Au Four et au Moulin

Depuis le passage de la zone interdite du DST Cap Finisterre, c'est à la queue-leu-leu dans la descente...
Mais ça ne marche pas tout seul, ces petites bêtes là!! Le vent est soutenu et les bateaux vont vite, il faut donc "être dessus" pour ne rien laisser échapper: constamment s'assurer qu'on navigue au bon angle, avec la bonne voile. Des voiles, y en a quand même cinq parmi lesquelles il faut choisir. Ce sont celles de devant (solent, gennaker, code 5, spi medium, spi max, autant de nom barbares pour aller de la plus petite plate à la plus grosse creuse). Celle de derrière, la principale (la grand-voile) ne fait que monter et descendre du 3éme étage au rez-de-chaussée selon que le temps est de demoiselle ou de matrone.
Parallèlement à ça, vérifier le chargement des batteries pour le pilote automatique qui tient la barre quand Bertrand fait autre chose (au moins dormir de temps en temps).
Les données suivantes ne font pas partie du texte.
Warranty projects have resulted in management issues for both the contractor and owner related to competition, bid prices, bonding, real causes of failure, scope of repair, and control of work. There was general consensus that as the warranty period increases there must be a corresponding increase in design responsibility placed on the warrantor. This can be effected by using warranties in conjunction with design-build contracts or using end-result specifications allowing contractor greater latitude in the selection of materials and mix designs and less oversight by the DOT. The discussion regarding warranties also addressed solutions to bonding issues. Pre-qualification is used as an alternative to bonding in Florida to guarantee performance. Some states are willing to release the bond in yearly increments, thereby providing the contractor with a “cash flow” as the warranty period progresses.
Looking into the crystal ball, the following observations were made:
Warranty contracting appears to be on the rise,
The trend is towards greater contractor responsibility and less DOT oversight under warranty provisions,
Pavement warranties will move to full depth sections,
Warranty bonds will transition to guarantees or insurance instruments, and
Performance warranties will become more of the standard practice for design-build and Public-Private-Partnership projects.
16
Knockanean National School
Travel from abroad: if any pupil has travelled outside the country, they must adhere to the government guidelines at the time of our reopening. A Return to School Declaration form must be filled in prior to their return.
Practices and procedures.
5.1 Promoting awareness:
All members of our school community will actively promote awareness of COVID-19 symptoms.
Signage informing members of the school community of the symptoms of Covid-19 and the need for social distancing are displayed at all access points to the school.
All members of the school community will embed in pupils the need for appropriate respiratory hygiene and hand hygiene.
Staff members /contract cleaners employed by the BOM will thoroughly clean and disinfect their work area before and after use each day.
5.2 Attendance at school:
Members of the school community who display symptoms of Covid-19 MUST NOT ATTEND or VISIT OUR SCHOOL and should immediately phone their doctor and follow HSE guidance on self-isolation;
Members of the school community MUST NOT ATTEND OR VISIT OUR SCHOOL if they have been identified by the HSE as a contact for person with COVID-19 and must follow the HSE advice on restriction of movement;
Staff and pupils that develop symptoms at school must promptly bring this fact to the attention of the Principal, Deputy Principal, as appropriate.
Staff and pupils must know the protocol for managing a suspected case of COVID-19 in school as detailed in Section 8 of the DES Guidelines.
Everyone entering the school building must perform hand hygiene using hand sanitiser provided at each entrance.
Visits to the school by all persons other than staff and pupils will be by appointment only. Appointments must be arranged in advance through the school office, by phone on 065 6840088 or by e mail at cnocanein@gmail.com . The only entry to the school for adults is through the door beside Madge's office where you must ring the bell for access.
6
C'est le soleil qui s'en charge grâce aux panneaux mais il faut parfois compléter par un démarrage du groupe électrogène embarqué. Après plusieurs jours de mer, il faut inspecter les points d'usure ou de fragilité du navire. Il faut aussi soigner le cerveau du bord: l'abreuver, le nourrir, un peu d'hygiène corporelle. C'est souvent lui la variable d'ajustement que l'on néglige alors qu'en mode marathon, c'est la clé.
Comme il lui reste trop de temps à tuer après tout ça, Bertrand va courir les ondes radios pour recueillir quelques précieuses prévisions météos. Tout l'enjeu des heures qui viennent tourne autour d'une poche sans vent autour de Porto qui va grossir et s'étaler dans les heures et jours qui viennent. C'est pour ça que la flotte s'éloigne de la route directe vers l'Ouest. Le jeu consiste à l'éviter d'abord, pour la traverser au plus court et au moment le plus propice ensuite. Voir même, trouver un trou de souris (une veine de vent) permettant de s'échapper vers le Sud.
A ce jeu, il y a deux exemples opposés et audacieux parmi les concurrents: Nolwenn Cazé qui a choisi très tôt hier de "faire de l'Ouest", contournant même le DST par l'extérieur contrairement à l'immense majorité. L'autre, qui plonge plein Sud, c'est Erwan Le Mené, qui tente de raccourcir la route, estimant qu'il arrivera à se frayer un passage dans les calmes. Sa décision radicale s'explique peut-être car il mène le bateau vainqueur (un peu surprise) de l'édition précédente, qui a un "nez pointu", contrairement aux plus rapides (car ce sont des "nez ronds" plus récents). Or, dans le bon vent d'hier, ils ont déboulé sur lui comme des balles, ça l'a peut-être incité a tenter "un coup" qui sera de maître au mieux et remarquable de culot au moins. Ces deux bateaux marquent les extrémités latérales de la flotte. Où se positionne notre Bertrand favori dans tout ça? Je vous le donne en mille: au milieu!!!